REQUIREMENTS:
Reproduce every line of the records that follow word for word, from the first to the last.

MATERIAL FOR THE TASK:
____

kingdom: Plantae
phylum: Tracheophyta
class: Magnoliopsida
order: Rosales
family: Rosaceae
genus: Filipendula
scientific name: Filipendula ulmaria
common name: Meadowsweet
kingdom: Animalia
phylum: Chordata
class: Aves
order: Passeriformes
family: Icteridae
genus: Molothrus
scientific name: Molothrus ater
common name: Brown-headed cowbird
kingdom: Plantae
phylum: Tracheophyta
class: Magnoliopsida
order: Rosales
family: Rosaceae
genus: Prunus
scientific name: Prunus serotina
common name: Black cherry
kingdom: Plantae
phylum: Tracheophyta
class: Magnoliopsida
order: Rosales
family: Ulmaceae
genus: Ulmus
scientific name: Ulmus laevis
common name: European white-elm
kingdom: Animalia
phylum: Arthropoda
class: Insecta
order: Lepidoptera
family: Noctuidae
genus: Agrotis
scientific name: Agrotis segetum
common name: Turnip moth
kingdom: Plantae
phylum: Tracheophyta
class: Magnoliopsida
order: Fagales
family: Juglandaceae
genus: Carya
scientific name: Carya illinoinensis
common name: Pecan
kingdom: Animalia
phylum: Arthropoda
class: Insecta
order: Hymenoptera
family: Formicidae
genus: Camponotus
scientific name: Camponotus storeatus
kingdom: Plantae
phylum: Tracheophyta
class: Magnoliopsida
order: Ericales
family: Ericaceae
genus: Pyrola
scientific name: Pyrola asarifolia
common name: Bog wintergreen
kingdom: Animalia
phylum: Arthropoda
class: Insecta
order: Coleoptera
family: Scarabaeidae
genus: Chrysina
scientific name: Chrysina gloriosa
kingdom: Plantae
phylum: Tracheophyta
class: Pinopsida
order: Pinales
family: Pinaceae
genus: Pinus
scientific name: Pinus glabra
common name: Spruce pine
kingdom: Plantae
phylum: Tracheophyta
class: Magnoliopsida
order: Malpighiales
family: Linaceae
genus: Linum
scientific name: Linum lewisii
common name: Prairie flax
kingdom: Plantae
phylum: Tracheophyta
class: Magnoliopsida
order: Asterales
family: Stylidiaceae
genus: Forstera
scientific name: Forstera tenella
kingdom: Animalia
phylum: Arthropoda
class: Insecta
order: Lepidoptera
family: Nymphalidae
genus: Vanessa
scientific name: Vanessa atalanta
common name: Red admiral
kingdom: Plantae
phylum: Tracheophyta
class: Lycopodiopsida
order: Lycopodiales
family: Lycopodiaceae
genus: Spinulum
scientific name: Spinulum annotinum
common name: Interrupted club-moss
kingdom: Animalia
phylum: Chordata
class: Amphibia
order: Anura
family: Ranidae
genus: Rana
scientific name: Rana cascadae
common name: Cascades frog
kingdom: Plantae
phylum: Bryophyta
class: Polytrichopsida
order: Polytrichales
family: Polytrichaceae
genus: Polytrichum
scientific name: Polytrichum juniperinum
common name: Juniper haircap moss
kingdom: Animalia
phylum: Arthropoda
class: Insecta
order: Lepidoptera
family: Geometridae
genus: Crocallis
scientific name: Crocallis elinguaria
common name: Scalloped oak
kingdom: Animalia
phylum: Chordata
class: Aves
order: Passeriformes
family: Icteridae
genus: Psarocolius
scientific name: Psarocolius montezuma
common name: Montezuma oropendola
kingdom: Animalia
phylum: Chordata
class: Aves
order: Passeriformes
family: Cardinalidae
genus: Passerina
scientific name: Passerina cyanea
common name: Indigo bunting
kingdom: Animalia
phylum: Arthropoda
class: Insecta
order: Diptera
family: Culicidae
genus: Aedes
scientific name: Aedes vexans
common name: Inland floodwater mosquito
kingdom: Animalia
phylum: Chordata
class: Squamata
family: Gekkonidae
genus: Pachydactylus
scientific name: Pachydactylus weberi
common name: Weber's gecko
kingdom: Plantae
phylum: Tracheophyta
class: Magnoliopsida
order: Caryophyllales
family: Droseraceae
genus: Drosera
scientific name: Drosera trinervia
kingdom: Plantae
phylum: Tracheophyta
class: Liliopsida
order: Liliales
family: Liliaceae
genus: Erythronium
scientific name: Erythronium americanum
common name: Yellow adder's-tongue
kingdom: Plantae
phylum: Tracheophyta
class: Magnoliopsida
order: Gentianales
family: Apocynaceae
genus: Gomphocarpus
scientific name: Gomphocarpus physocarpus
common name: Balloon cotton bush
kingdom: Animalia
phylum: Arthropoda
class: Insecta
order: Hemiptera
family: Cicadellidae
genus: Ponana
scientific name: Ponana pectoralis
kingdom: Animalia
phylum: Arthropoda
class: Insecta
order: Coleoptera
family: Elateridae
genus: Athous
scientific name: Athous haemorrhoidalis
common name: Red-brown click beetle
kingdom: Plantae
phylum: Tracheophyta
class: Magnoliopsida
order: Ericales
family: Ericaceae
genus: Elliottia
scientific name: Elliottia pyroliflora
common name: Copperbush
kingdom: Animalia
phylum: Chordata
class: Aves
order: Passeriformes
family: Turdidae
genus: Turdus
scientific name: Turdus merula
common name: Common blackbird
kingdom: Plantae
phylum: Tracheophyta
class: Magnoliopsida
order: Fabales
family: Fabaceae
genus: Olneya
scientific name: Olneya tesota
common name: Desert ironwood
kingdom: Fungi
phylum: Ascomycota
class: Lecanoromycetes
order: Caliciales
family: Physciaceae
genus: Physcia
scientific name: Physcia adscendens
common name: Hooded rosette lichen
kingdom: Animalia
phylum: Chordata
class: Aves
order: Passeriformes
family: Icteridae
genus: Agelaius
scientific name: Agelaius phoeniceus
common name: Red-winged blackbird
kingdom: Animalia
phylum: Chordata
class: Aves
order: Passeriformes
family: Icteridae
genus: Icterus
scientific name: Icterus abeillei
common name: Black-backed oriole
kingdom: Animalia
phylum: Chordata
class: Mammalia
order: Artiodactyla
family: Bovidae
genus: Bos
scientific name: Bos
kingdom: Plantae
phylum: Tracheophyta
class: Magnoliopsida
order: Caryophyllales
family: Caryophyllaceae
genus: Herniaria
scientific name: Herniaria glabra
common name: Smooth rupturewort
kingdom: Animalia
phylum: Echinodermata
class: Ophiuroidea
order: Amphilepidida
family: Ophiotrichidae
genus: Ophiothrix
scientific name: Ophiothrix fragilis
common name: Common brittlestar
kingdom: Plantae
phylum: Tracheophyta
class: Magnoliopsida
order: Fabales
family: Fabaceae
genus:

____

OUTPUT FOR THIS EXERCISE:
kingdom: Plantae
phylum: Tracheophyta
class: Magnoliopsida
order: Rosales
family: Rosaceae
genus: Filipendula
scientific name: Filipendula ulmaria
common name: Meadowsweet
kingdom: Animalia
phylum: Chordata
class: Aves
order: Passeriformes
family: Icteridae
genus: Molothrus
scientific name: Molothrus ater
common name: Brown-headed cowbird
kingdom: Plantae
phylum: Tracheophyta
class: Magnoliopsida
order: Rosales
family: Rosaceae
genus: Prunus
scientific name: Prunus serotina
common name: Black cherry
kingdom: Plantae
phylum: Tracheophyta
class: Magnoliopsida
order: Rosales
family: Ulmaceae
genus: Ulmus
scientific name: Ulmus laevis
common name: European white-elm
kingdom: Animalia
phylum: Arthropoda
class: Insecta
order: Lepidoptera
family: Noctuidae
genus: Agrotis
scientific name: Agrotis segetum
common name: Turnip moth
kingdom: Plantae
phylum: Tracheophyta
class: Magnoliopsida
order: Fagales
family: Juglandaceae
genus: Carya
scientific name: Carya illinoinensis
common name: Pecan
kingdom: Animalia
phylum: Arthropoda
class: Insecta
order: Hymenoptera
family: Formicidae
genus: Camponotus
scientific name: Camponotus storeatus
kingdom: Plantae
phylum: Tracheophyta
class: Magnoliopsida
order: Ericales
family: Ericaceae
genus: Pyrola
scientific name: Pyrola asarifolia
common name: Bog wintergreen
kingdom: Animalia
phylum: Arthropoda
class: Insecta
order: Coleoptera
family: Scarabaeidae
genus: Chrysina
scientific name: Chrysina gloriosa
kingdom: Plantae
phylum: Tracheophyta
class: Pinopsida
order: Pinales
family: Pinaceae
genus: Pinus
scientific name: Pinus glabra
common name: Spruce pine
kingdom: Plantae
phylum: Tracheophyta
class: Magnoliopsida
order: Malpighiales
family: Linaceae
genus: Linum
scientific name: Linum lewisii
common name: Prairie flax
kingdom: Plantae
phylum: Tracheophyta
class: Magnoliopsida
order: Asterales
family: Stylidiaceae
genus: Forstera
scientific name: Forstera tenella
kingdom: Animalia
phylum: Arthropoda
class: Insecta
order: Lepidoptera
family: Nymphalidae
genus: Vanessa
scientific name: Vanessa atalanta
common name: Red admiral
kingdom: Plantae
phylum: Tracheophyta
class: Lycopodiopsida
order: Lycopodiales
family: Lycopodiaceae
genus: Spinulum
scientific name: Spinulum annotinum
common name: Interrupted club-moss
kingdom: Animalia
phylum: Chordata
class: Amphibia
order: Anura
family: Ranidae
genus: Rana
scientific name: Rana cascadae
common name: Cascades frog
kingdom: Plantae
phylum: Bryophyta
class: Polytrichopsida
order: Polytrichales
family: Polytrichaceae
genus: Polytrichum
scientific name: Polytrichum juniperinum
common name: Juniper haircap moss
kingdom: Animalia
phylum: Arthropoda
class: Insecta
order: Lepidoptera
family: Geometridae
genus: Crocallis
scientific name: Crocallis elinguaria
common name: Scalloped oak
kingdom: Animalia
phylum: Chordata
class: Aves
order: Passeriformes
family: Icteridae
genus: Psarocolius
scientific name: Psarocolius montezuma
common name: Montezuma oropendola
kingdom: Animalia
phylum: Chordata
class: Aves
order: Passeriformes
family: Cardinalidae
genus: Passerina
scientific name: Passerina cyanea
common name: Indigo bunting
kingdom: Animalia
phylum: Arthropoda
class: Insecta
order: Diptera
family: Culicidae
genus: Aedes
scientific name: Aedes vexans
common name: Inland floodwater mosquito
kingdom: Animalia
phylum: Chordata
class: Squamata
family: Gekkonidae
genus: Pachydactylus
scientific name: Pachydactylus weberi
common name: Weber's gecko
kingdom: Plantae
phylum: Tracheophyta
class: Magnoliopsida
order: Caryophyllales
family: Droseraceae
genus: Drosera
scientific name: Drosera trinervia
kingdom: Plantae
phylum: Tracheophyta
class: Liliopsida
order: Liliales
family: Liliaceae
genus: Erythronium
scientific name: Erythronium americanum
common name: Yellow adder's-tongue
kingdom: Plantae
phylum: Tracheophyta
class: Magnoliopsida
order: Gentianales
family: Apocynaceae
genus: Gomphocarpus
scientific name: Gomphocarpus physocarpus
common name: Balloon cotton bush
kingdom: Animalia
phylum: Arthropoda
class: Insecta
order: Hemiptera
family: Cicadellidae
genus: Ponana
scientific name: Ponana pectoralis
kingdom: Animalia
phylum: Arthropoda
class: Insecta
order: Coleoptera
family: Elateridae
genus: Athous
scientific name: Athous haemorrhoidalis
common name: Red-brown click beetle
kingdom: Plantae
phylum: Tracheophyta
class: Magnoliopsida
order: Ericales
family: Ericaceae
genus: Elliottia
scientific name: Elliottia pyroliflora
common name: Copperbush
kingdom: Animalia
phylum: Chordata
class: Aves
order: Passeriformes
family: Turdidae
genus: Turdus
scientific name: Turdus merula
common name: Common blackbird
kingdom: Plantae
phylum: Tracheophyta
class: Magnoliopsida
order: Fabales
family: Fabaceae
genus: Olneya
scientific name: Olneya tesota
common name: Desert ironwood
kingdom: Fungi
phylum: Ascomycota
class: Lecanoromycetes
order: Caliciales
family: Physciaceae
genus: Physcia
scientific name: Physcia adscendens
common name: Hooded rosette lichen
kingdom: Animalia
phylum: Chordata
class: Aves
order: Passeriformes
family: Icteridae
genus: Agelaius
scientific name: Agelaius phoeniceus
common name: Red-winged blackbird
kingdom: Animalia
phylum: Chordata
class: Aves
order: Passeriformes
family: Icteridae
genus: Icterus
scientific name: Icterus abeillei
common name: Black-backed oriole
kingdom: Animalia
phylum: Chordata
class: Mammalia
order: Artiodactyla
family: Bovidae
genus: Bos
scientific name: Bos
kingdom: Plantae
phylum: Tracheophyta
class: Magnoliopsida
order: Caryophyllales
family: Caryophyllaceae
genus: Herniaria
scientific name: Herniaria glabra
common name: Smooth rupturewort
kingdom: Animalia
phylum: Echinodermata
class: Ophiuroidea
order: Amphilepidida
family: Ophiotrichidae
genus: Ophiothrix
scientific name: Ophiothrix fragilis
common name: Common brittlestar
kingdom: Plantae
phylum: Tracheophyta
class: Magnoliopsida
order: Fabales
family: Fabaceae
genus:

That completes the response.